4.02. Investment of Funds. All amounts held in the Debt Service Fund will be invested in
accordance with the provisions of Minnesota Statutes, Chapter 118A, governing the investment of
funds of governmental entities.
Section 5.
Certification of Proceedings.
5.01. Certification of Proceedings. The officers of the Authority are hereby authorized
and directed to prepare and furnish to the Owner of the Note certified copies of all proceedings
and records of the Authority, and such other affidavits, certificates, and information as may be
required to show the facts relating to the legality and marketability of the Note as the same
appear from the books and records under their custody and control or as otherwise known to
them, and all such certified copies, certificates, and affidavits, including any heretofore
furnished, shall be deemed representations of the Authority as to the facts recited therein.
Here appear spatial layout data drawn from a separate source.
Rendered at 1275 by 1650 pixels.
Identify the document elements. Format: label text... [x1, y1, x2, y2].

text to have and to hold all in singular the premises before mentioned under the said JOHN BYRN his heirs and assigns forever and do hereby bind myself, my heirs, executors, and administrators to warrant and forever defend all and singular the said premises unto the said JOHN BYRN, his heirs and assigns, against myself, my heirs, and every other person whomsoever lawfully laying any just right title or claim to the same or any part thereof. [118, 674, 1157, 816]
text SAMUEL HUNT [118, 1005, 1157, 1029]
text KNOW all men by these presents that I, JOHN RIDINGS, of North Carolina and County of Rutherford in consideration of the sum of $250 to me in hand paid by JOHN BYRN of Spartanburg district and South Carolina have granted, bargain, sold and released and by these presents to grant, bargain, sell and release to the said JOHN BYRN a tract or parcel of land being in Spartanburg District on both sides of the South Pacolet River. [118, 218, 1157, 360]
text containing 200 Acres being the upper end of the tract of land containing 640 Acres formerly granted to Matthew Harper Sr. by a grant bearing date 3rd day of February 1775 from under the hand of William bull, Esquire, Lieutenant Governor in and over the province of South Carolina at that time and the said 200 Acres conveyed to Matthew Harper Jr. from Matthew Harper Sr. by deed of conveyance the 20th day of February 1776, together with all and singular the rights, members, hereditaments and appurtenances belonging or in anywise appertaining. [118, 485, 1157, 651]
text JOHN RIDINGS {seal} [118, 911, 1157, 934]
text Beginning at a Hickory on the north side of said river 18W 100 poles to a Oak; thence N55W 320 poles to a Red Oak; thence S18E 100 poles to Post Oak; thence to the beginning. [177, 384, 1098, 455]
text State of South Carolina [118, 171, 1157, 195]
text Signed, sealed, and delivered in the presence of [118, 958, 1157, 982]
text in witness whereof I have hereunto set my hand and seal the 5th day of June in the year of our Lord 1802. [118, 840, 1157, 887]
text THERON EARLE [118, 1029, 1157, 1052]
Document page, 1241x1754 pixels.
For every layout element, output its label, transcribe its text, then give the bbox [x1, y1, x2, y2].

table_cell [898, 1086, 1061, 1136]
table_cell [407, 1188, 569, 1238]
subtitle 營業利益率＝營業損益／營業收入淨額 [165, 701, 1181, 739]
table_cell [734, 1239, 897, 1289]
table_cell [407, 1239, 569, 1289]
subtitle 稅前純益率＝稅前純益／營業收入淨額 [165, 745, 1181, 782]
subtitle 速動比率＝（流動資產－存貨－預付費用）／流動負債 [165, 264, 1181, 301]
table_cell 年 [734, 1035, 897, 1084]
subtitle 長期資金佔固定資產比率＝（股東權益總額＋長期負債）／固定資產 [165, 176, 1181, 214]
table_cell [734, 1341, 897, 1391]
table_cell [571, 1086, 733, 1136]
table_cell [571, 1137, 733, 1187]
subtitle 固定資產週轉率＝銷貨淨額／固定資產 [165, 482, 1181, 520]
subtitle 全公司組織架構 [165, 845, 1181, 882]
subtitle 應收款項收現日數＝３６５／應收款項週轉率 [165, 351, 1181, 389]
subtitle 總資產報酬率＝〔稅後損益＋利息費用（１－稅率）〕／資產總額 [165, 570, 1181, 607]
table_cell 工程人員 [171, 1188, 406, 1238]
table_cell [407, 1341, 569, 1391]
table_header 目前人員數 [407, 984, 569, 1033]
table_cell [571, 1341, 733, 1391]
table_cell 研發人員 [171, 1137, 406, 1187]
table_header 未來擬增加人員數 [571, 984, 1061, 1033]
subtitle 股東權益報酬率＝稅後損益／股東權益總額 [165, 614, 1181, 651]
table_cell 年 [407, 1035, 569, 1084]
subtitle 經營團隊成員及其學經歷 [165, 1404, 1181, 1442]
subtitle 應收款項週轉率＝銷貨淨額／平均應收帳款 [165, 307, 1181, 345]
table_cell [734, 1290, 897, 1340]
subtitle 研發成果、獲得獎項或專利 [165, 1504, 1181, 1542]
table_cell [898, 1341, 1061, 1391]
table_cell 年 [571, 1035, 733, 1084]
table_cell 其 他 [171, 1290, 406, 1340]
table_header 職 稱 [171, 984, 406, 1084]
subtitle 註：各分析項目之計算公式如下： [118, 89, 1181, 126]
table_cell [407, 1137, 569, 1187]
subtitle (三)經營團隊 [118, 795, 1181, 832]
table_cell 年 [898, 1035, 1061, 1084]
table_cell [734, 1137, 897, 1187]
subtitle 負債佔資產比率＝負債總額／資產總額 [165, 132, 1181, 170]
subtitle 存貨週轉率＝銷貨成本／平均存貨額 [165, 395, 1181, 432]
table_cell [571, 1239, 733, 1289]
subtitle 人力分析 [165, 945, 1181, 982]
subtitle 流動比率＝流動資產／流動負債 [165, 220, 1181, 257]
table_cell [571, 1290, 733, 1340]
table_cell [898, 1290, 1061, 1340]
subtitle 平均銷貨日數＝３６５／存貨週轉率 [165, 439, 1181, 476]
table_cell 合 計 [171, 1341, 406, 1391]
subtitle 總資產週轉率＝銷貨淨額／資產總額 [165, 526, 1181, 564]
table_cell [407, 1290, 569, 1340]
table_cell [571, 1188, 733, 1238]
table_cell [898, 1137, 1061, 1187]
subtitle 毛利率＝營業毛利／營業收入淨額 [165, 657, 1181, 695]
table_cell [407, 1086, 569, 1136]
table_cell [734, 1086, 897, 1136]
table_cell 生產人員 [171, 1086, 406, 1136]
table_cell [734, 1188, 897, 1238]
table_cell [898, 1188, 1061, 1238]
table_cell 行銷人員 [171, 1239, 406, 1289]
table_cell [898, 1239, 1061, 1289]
Section 6. Continuing Disclosure. The continuing disclosure requirements of Rule 15c2-12
promulgated by the Secutities and Exchange Commission under the Securities Exchange Act of
1934 (the "Rule") do not apply to the Note, because the offering is exempt from such requirements
unqer Syction 15c2-12(d)(1)(i). Consequently, the Authority will not enter into any undertaking to
provide continuing disclosure of any kind with respect to the Note.
Section 7. Effective Date. This resolution shall be effective upon full execution of the
Second Amendment.
Adopted this 16th day of January, 2001.